YOUR TASK:
Take the line containing "Give the 3D" and every line below it through the end of the entries, and output them verbatim, pictures excluded.

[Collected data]
————————

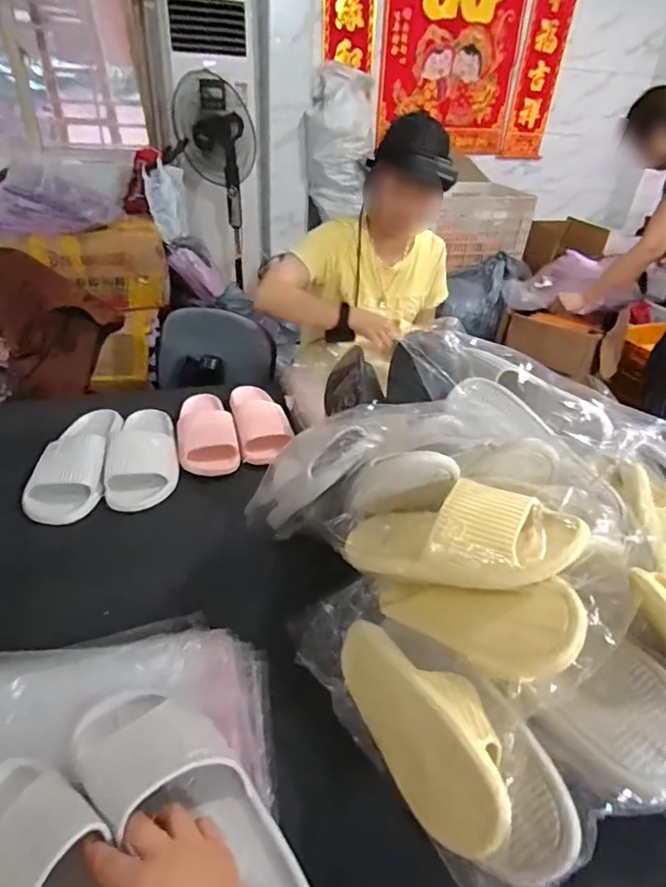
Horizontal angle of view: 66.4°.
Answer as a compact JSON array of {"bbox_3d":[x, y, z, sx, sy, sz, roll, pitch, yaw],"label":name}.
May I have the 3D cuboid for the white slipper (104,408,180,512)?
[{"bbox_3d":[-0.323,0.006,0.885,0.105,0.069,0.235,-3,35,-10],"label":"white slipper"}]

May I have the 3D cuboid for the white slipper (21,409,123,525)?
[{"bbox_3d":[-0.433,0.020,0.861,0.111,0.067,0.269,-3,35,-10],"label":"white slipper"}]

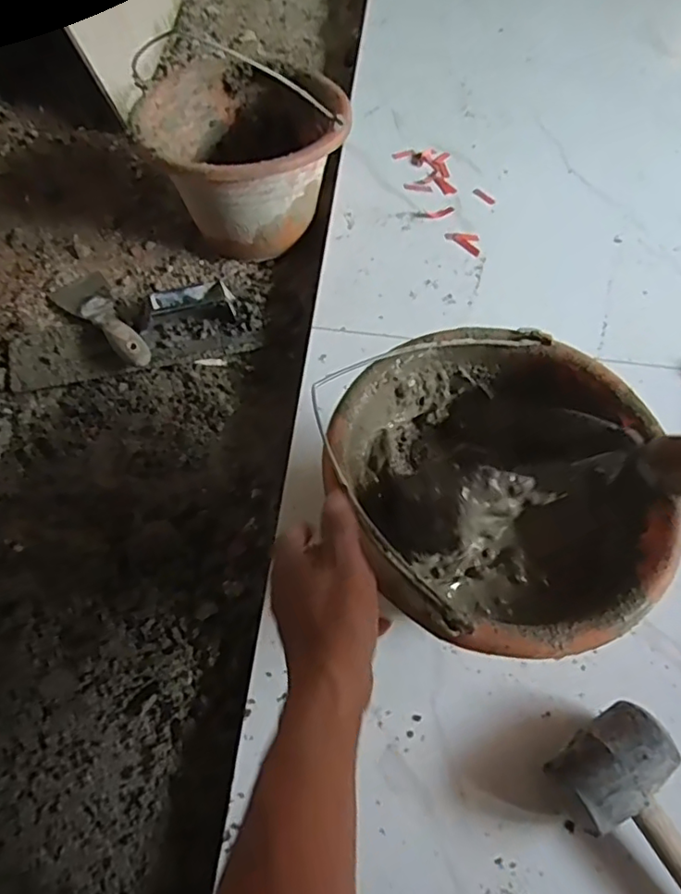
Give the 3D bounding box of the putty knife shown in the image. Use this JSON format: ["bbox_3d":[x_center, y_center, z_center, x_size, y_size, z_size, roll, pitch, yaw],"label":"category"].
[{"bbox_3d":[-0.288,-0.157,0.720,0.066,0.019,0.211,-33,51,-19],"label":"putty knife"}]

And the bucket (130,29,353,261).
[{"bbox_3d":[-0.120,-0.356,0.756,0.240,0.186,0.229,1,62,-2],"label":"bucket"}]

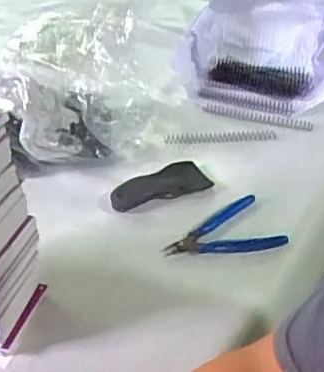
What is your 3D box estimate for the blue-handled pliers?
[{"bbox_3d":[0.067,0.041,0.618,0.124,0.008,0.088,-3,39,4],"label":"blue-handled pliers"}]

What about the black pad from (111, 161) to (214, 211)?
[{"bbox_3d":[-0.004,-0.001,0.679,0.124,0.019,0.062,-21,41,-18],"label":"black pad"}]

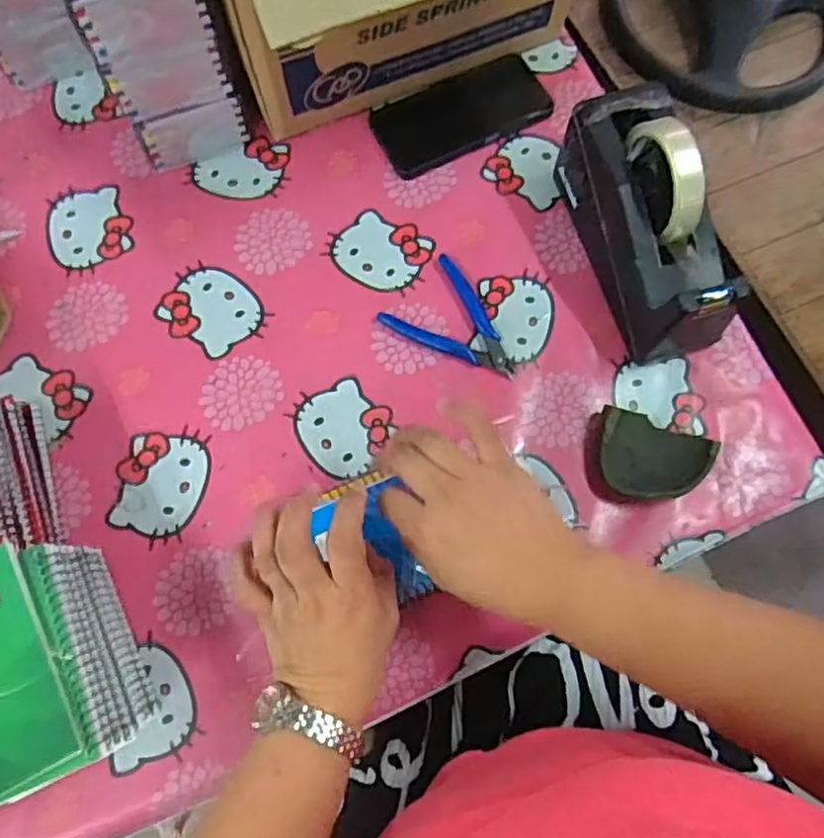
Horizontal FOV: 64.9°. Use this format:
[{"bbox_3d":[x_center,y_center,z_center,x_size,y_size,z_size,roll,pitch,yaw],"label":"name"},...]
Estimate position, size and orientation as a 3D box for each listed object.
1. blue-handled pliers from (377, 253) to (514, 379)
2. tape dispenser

————————

ANSWER AREA:
Give the 3D bounding box of the putty knife shown in the image. Use this JSON format: ["bbox_3d":[x_center, y_center, z_center, x_size, y_size, z_size, roll, pitch, yaw],"label":"category"].
[{"bbox_3d":[-0.288,-0.157,0.720,0.066,0.019,0.211,-33,51,-19],"label":"putty knife"}]

And the bucket (130,29,353,261).
[{"bbox_3d":[-0.120,-0.356,0.756,0.240,0.186,0.229,1,62,-2],"label":"bucket"}]

What is your 3D box estimate for the blue-handled pliers?
[{"bbox_3d":[0.067,0.041,0.618,0.124,0.008,0.088,-3,39,4],"label":"blue-handled pliers"}]

What about the black pad from (111, 161) to (214, 211)?
[{"bbox_3d":[-0.004,-0.001,0.679,0.124,0.019,0.062,-21,41,-18],"label":"black pad"}]

Horizontal FOV: 64.9°. Use this format:
[{"bbox_3d":[x_center,y_center,z_center,x_size,y_size,z_size,roll,pitch,yaw],"label":"name"},...]
Estimate position, size and orientation as a 3D box for each listed object.
1. blue-handled pliers from (377, 253) to (514, 379)
2. tape dispenser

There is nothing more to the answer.